### Work request
What is needed is the full set of records, word for word, with no pictures.

(Extracted records)

^^^^

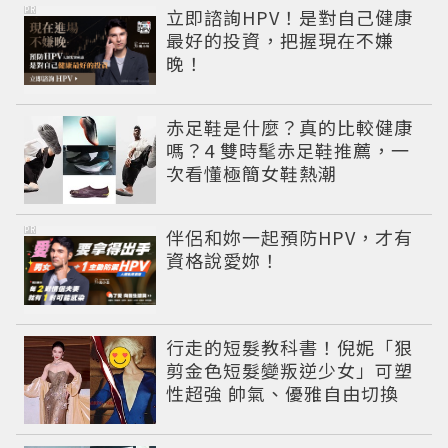
PR
立即諮詢HPV！是對自己健康
最好的投資，把握現在不嫌
晚！
赤足鞋是什麼？真的比較健康
嗎？4 雙時髦赤足鞋推薦，一
次看懂極簡女鞋熱潮
PR
伴侶和妳一起預防HPV，才有
資格說愛妳！
行走的短髮教科書！倪妮「狠
剪金色短髮變叛逆少女」可塑
性超強 帥氣、優雅自由切換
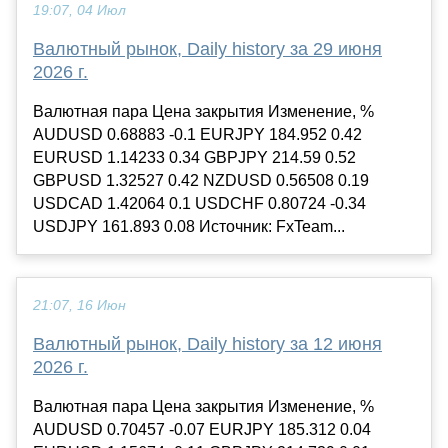
19:07, 04 Июл
Валютный рынок, Daily history за 29 июня
2026 г.
Валютная пара Цена закрытия Изменение, %
AUDUSD 0.68883 -0.1 EURJPY 184.952 0.42
EURUSD 1.14233 0.34 GBPJPY 214.59 0.52
GBPUSD 1.32527 0.42 NZDUSD 0.56508 0.19
USDCAD 1.42064 0.1 USDCHF 0.80724 -0.34
USDJPY 161.893 0.08 Источник: FxTeam...
21:07, 16 Июн
Валютный рынок, Daily history за 12 июня
2026 г.
Валютная пара Цена закрытия Изменение, %
AUDUSD 0.70457 -0.07 EURJPY 185.312 0.04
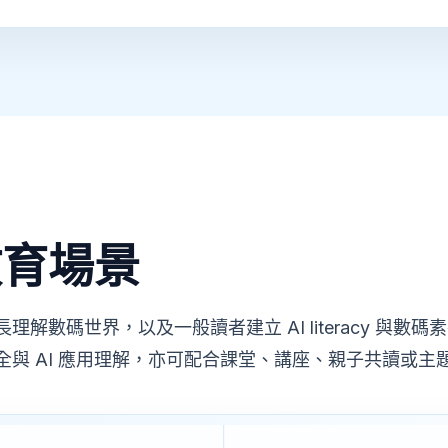
教育場景
解數碼世界，以及一般讀者建立 AI literacy 與
與 AI 應用理解，亦可配合課堂、講座、親子共讀或主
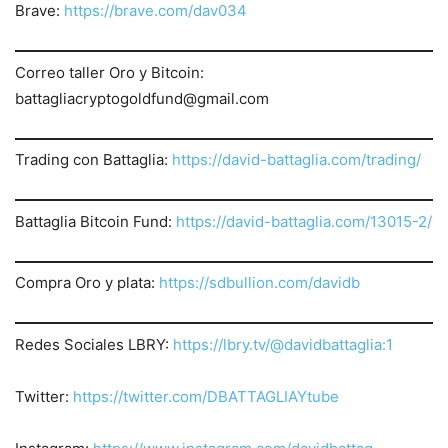
Brave:
https://brave.com/dav034
Correo taller Oro y Bitcoin:
battagliacryptogoldfund@gmail.com
Trading con Battaglia:
https://david-battaglia.com/trading/
Battaglia Bitcoin Fund:
https://david-battaglia.com/13015-2/
Compra Oro y plata:
https://sdbullion.com/davidb
Redes Sociales LBRY:
https://lbry.tv/@davidbattaglia:1
Twitter:
https://twitter.
com/DBATTAGLIAYtube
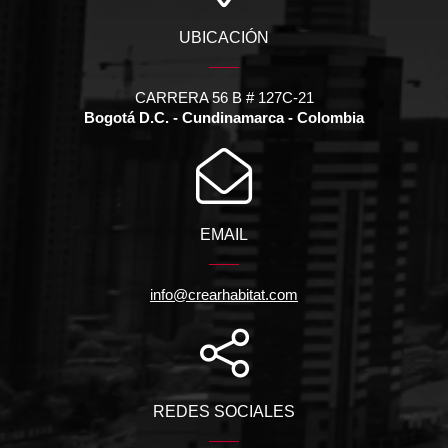
UBICACIÓN
CARRERA 56 B # 127C-21
Bogotá D.C. - Cundinamarca - Colombia
EMAIL
info@crearhabitat.com
REDES SOCIALES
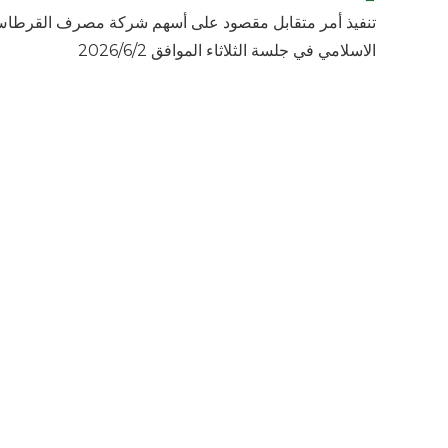
تنفيذ أمر متقابل مقصود على أسهم شركة مصرف القرطا
الاسلامي في جلسة الثلاثاء الموافق 2026/6/2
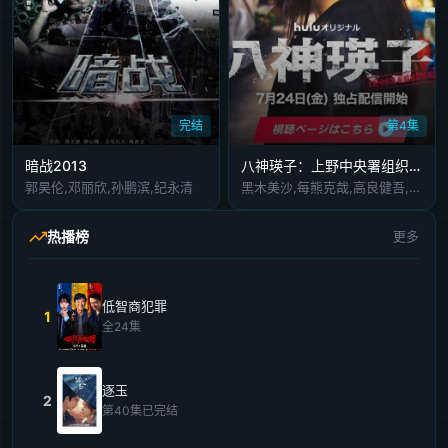
完结
第4集
暗战2013
八神瑛子：上野中央署组织犯罪对策课八神瑛子
郭昊伦,邓丽欣,孙鹏滨,纪永清
黑木美沙,每熊克哉,高良健吾,池内博之,小岛健,藤木直人,奥田瑛二
热播榜
更多
低智商犯罪
1
全24集
逐玉
2
第40集已完结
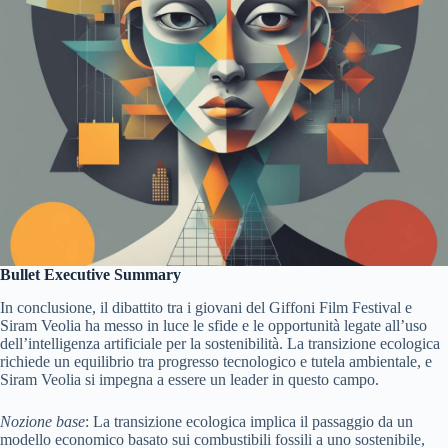
Bullet Executive Summary
In conclusione, il dibattito tra i giovani del Giffoni Film Festival e
Siram Veolia ha messo in luce le sfide e le opportunità legate all’uso
dell’intelligenza artificiale per la sostenibilità. La transizione ecologica
richiede un equilibrio tra progresso tecnologico e tutela ambientale, e
Siram Veolia si impegna a essere un leader in questo campo.
Nozione base
: La transizione ecologica implica il passaggio da un
modello economico basato sui combustibili fossili a uno sostenibile,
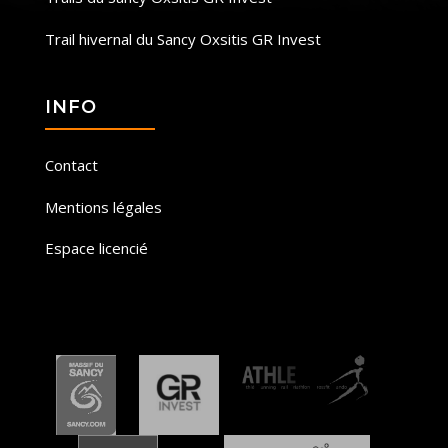
Trail hivernal du Sancy Oxsitis GR Invest
INFO
Contact
Mentions légales
Espace licencié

^^^^

### Task response
PR
立即諮詢HPV！是對自己健康
最好的投資，把握現在不嫌
晚！
赤足鞋是什麼？真的比較健康
嗎？4 雙時髦赤足鞋推薦，一
次看懂極簡女鞋熱潮
PR
伴侶和妳一起預防HPV，才有
資格說愛妳！
行走的短髮教科書！倪妮「狠
剪金色短髮變叛逆少女」可塑
性超強 帥氣、優雅自由切換
19:07, 04 Июл
Валютный рынок, Daily history за 29 июня
2026 г.
Валютная пара Цена закрытия Изменение, %
AUDUSD 0.68883 -0.1 EURJPY 184.952 0.42
EURUSD 1.14233 0.34 GBPJPY 214.59 0.52
GBPUSD 1.32527 0.42 NZDUSD 0.56508 0.19
USDCAD 1.42064 0.1 USDCHF 0.80724 -0.34
USDJPY 161.893 0.08 Источник: FxTeam...
21:07, 16 Июн
Валютный рынок, Daily history за 12 июня
2026 г.
Валютная пара Цена закрытия Изменение, %
AUDUSD 0.70457 -0.07 EURJPY 185.312 0.04
教育場景
解數碼世界，以及一般讀者建立 AI literacy 與
與 AI 應用理解，亦可配合課堂、講座、親子共讀或主
Brave:
https://brave.com/dav034
Correo taller Oro y Bitcoin:
battagliacryptogoldfund@gmail.com
Trading con Battaglia:
https://david-battaglia.com/trading/
Battaglia Bitcoin Fund:
https://david-battaglia.com/13015-2/
Compra Oro y plata:
https://sdbullion.com/davidb
Redes Sociales LBRY:
https://lbry.tv/@davidbattaglia:1
Twitter:
https://twitter.
com/DBATTAGLIAYtube
UBICACIÓN
CARRERA 56 B # 127C-21
Bogotá D.C. - Cundinamarca - Colombia
EMAIL
info@crearhabitat.com
REDES SOCIALES
تنفيذ أمر متقابل مقصود على أسهم شركة مصرف القرطا
الاسلامي في جلسة الثلاثاء الموافق 2026/6/2
完结
第4集
暗战2013
八神瑛子：上野中央署组织犯罪对策课八神瑛子
郭昊伦,邓丽欣,孙鹏滨,纪永清
黑木美沙,每熊克哉,高良健吾,池内博之,小岛健,藤木直人,奥田瑛二
热播榜
更多
低智商犯罪
1
全24集
逐玉
2
第40集已完结
Bullet Executive Summary
In conclusione, il dibattito tra i giovani del Giffoni Film Festival e
Siram Veolia ha messo in luce le sfide e le opportunità legate all’uso
dell’intelligenza artificiale per la sostenibilità. La transizione ecologica
richiede un equilibrio tra progresso tecnologico e tutela ambientale, e
Siram Veolia si impegna a essere un leader in questo campo.
Nozione base
: La transizione ecologica implica il passaggio da un
modello economico basato sui combustibili fossili a uno sostenibile,
Trail hivernal du Sancy Oxsitis GR Invest
INFO
Contact
Mentions légales
Espace licencié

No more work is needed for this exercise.